Pour FSE, c’est “une gigantesque trahison de la tradition du Mondial”. Il faut dire que les billets les moins chers — la fameuse catégorie 4 — ont toujours constitué une soupape, un moyen de garantir que les tribunes ne deviennent pas un club VIP à ciel ouvert. Là, ce filet de sécurité disparaît.

Au passage, la promesse de la candidature nord-américaine fait tousser : le dossier publié en 2018 parlait de billets débutant à 21 dollars. “Où sont ces billets aujourd’hui ?” demande FSE. Bonne question. On ne peut pas s’empêcher de penser que le Mondial, dans ce mouvement, ressemble de plus en plus à un produit à maximiser plutôt qu’à une fête planétaire à partager.

Le précédent du Qatar et la dérive annoncée

Beaucoup comparent déjà avec 2022. Au Qatar, les prix avaient suscité des critiques, mais restaient, pour certains billets PMA, relativement accessibles. Cette fois, le quintuplement des tarifs, un terme qu’on aurait imaginé réservé à l’immobilier de certaines grandes villes, laisse pantois.

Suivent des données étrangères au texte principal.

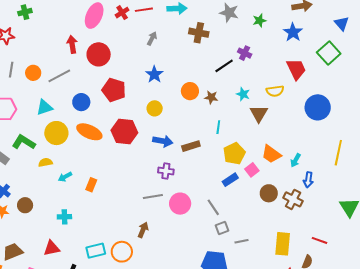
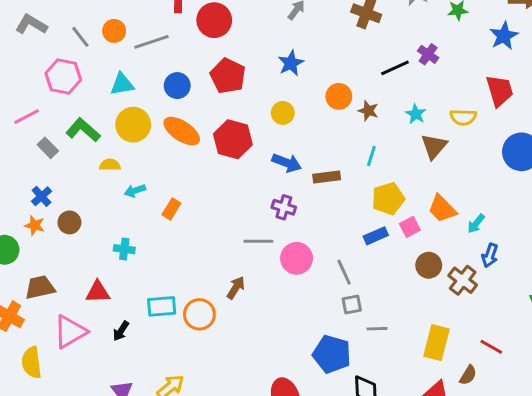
gray line: (11, 70) -> (80, 37), moved, turned -56

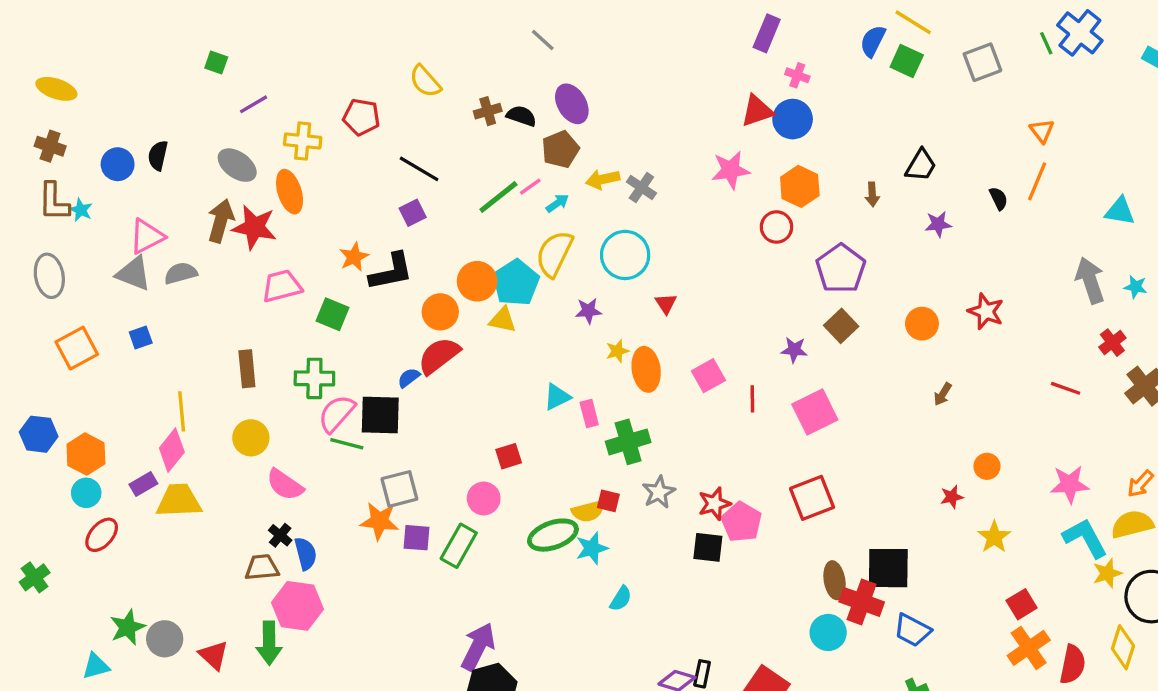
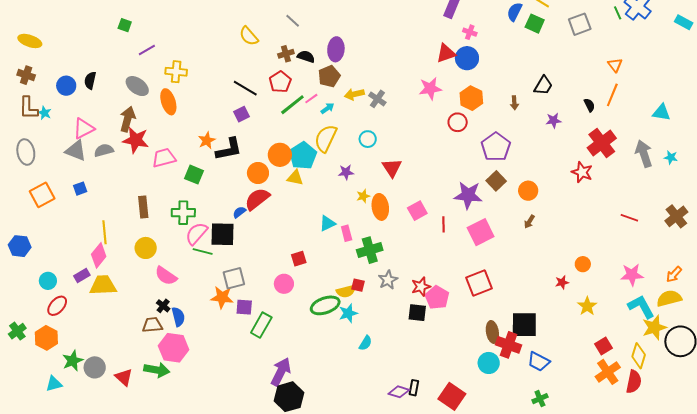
gray line: (543, 40) -> (293, 21), moved
purple ellipse: (572, 104) -> (336, 49), turned 35
red pentagon: (361, 117) -> (280, 82), moved, turned 30
red star: (254, 227) -> (136, 140), moved
cyan circle: (625, 255) -> (368, 139), size x0.6
red triangle: (666, 304) -> (392, 168), size x1.5
orange circle: (922, 324) -> (528, 191), moved
red cross: (1112, 343) -> (602, 143), moved, size x1.8
purple star: (794, 350) -> (468, 195), size x1.8
brown arrow: (943, 394) -> (529, 222), moved
orange hexagon: (86, 454) -> (46, 338), moved
green rectangle: (459, 546) -> (261, 325), moved
yellow star: (1107, 573) -> (654, 328), size x1.4
green arrow: (269, 643) -> (157, 370), turned -80
yellow diamond: (1123, 647) -> (639, 356), moved

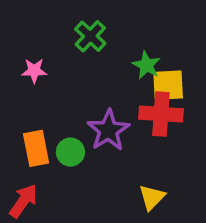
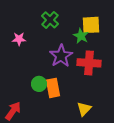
yellow square: (168, 85) -> (91, 25), moved
purple star: (108, 130) -> (61, 56), moved
orange rectangle: (36, 148) -> (53, 88), moved

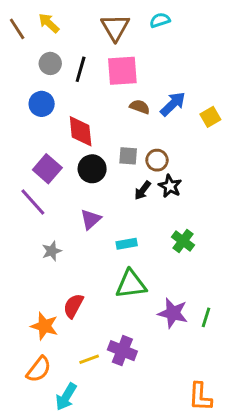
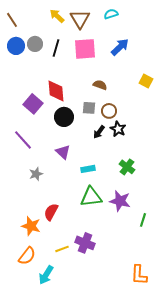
yellow arrow: (49, 23) -> (57, 16), moved
blue circle: (42, 104) -> (16, 46), moved
blue arrow: (173, 104) -> (120, 47), moved
brown semicircle: (140, 107) -> (100, 85), moved
yellow square: (210, 117) -> (146, 81), turned -32
purple square: (47, 169) -> (33, 104), moved
purple triangle: (91, 219) -> (63, 152), turned -35
purple star: (173, 313) -> (120, 201), moved

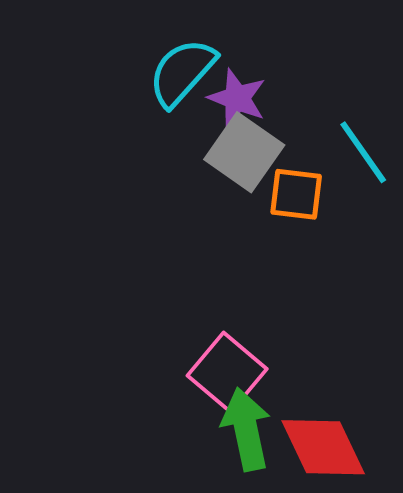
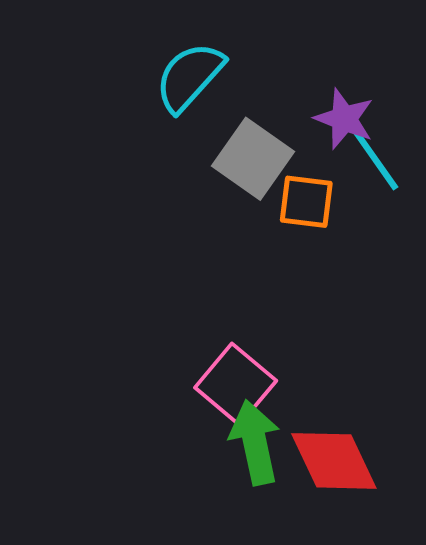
purple star: (237, 98) -> (344, 119), moved

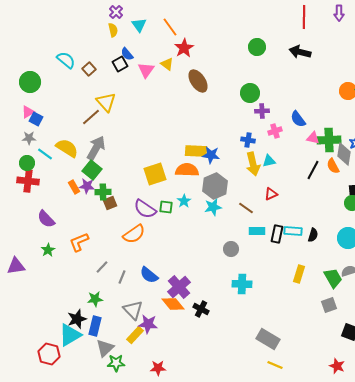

Plus inquiétant encore : la tarification variable pousserait des supporters de nations différentes à payer des prix différents pour un même match, au même stade, dans la même catégorie. Un casse-tête éthique autant qu’économique, qui renforce le sentiment d’opacité déjà reproché à la FIFA.

Il est difficile de ne pas voir dans cette évolution un symbole du football moderne : une compétition toujours plus rentable, plus optimisée, mais aussi plus éloignée de sa base populaire. Les supporters le disent ouvertement : ils ont l’impression d’être considérés comme des clients, pas comme les gardiens de la tradition.

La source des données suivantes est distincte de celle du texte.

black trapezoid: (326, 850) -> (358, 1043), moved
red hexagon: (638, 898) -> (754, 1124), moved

Une réaction politique et sociale plus large

Le débat dépasse désormais le seul cadre associatif. Aux États-Unis, le nouveau maire de New York, Zohran Mamdani, avait déjà critiqué la tarification dynamique lors de sa campagne. En Europe, des associations de consommateurs — notamment en Belgique — tirent la sonnette d’alarme sur le manque de transparence.

Cette mobilisation, qui agrège mouvements de fans, élus et organismes de défense des consommateurs, rappelle que le football touche à quelque chose de profondément social. Le Mondial n’est pas uniquement un événement sportif : c’est un rituel collectif, un rendez-vous où se mêlent cultures, générations et classes sociales. En renchérissant autant les billets, la FIFA joue avec cet équilibre fragile.

La FIFA sous pression : et maintenant ?

FSE réclame l’arrêt immédiat des ventes, une consultation avec les parties prenantes et une révision complète des tarifs. La FIFA, pour l’heure, reste silencieuse. Mais l’ampleur du tollé pourrait bien l’obliger à bouger.

Il serait facile de balayer tout cela d’un revers de main, au nom de la modernisation ou des impératifs économiques. Pourtant, on sait qu’un Mondial sans ses supporters les plus passionnés n’a pas la même saveur. On peut multiplier les écrans géants, les shows d’ouverture et les activations marketing : rien ne remplace la ferveur bruyante, parfois brouillonne, toujours vibrante, des fans venus des quatre coins du monde.

Au fond, la question est simple : quel football veut-on offrir au monde en 2026 ? Un football-spectacle calibré ou une fête populaire où chacun, ou presque, peut s’inviter ?

La réponse pourrait déterminer bien plus que le prix d’un billet. Elle pourrait dire quelque chose du futur du jeu lui-même.